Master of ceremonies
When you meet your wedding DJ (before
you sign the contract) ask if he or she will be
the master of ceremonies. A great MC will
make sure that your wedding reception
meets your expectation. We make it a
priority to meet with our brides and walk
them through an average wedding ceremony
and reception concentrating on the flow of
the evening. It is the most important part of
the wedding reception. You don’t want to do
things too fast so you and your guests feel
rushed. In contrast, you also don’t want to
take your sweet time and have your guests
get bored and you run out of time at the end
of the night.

▸ WORK INSTRUCTION: In your answer, include only the lines above starting at the line that holds "the master of ceremonies. A great MC will" and ending at the line that holds "the evening. It is the most important part of", copied exactly.

▸ OUTPUT OF THE TASK:
the master of ceremonies. A great MC will
make sure that your wedding reception
meets your expectation. We make it a
priority to meet with our brides and walk
them through an average wedding ceremony
and reception concentrating on the flow of
the evening. It is the most important part of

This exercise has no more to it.